AIM OF THE EXERCISE = Set out the listing below as a numbered list, skipping the blank lines. Leave the pictures out.

RAW DATA =
::::::

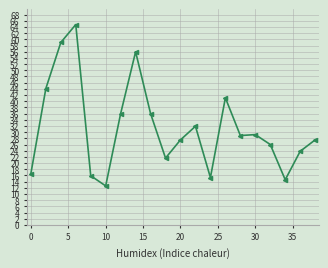

What is the difference between the maximum and minimum values?

52.2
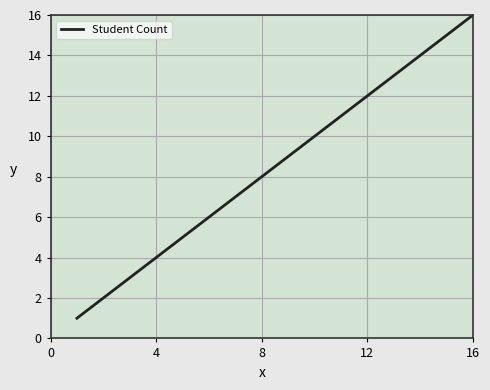

What is the maximum value shown in the chart?

16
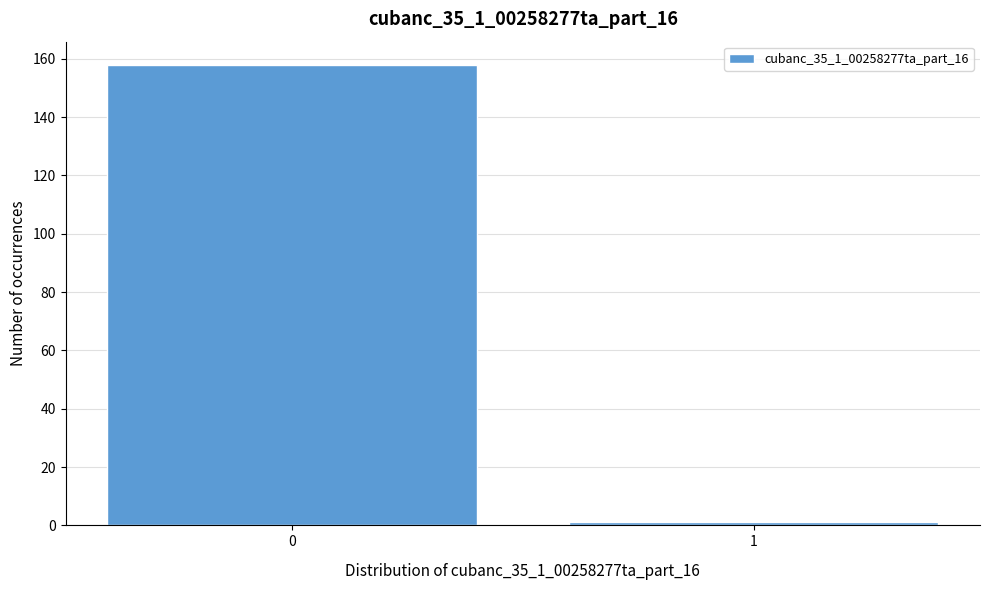

Reading left to right, extract all data points from this chart.

158	1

::::::

TASK OUTPUT =
1. What is the difference between the maximum and minimum values?
2. 52.2
3. What is the maximum value shown in the chart?
4. 16
5. Reading left to right, extract all data points from this chart.
6. 158	1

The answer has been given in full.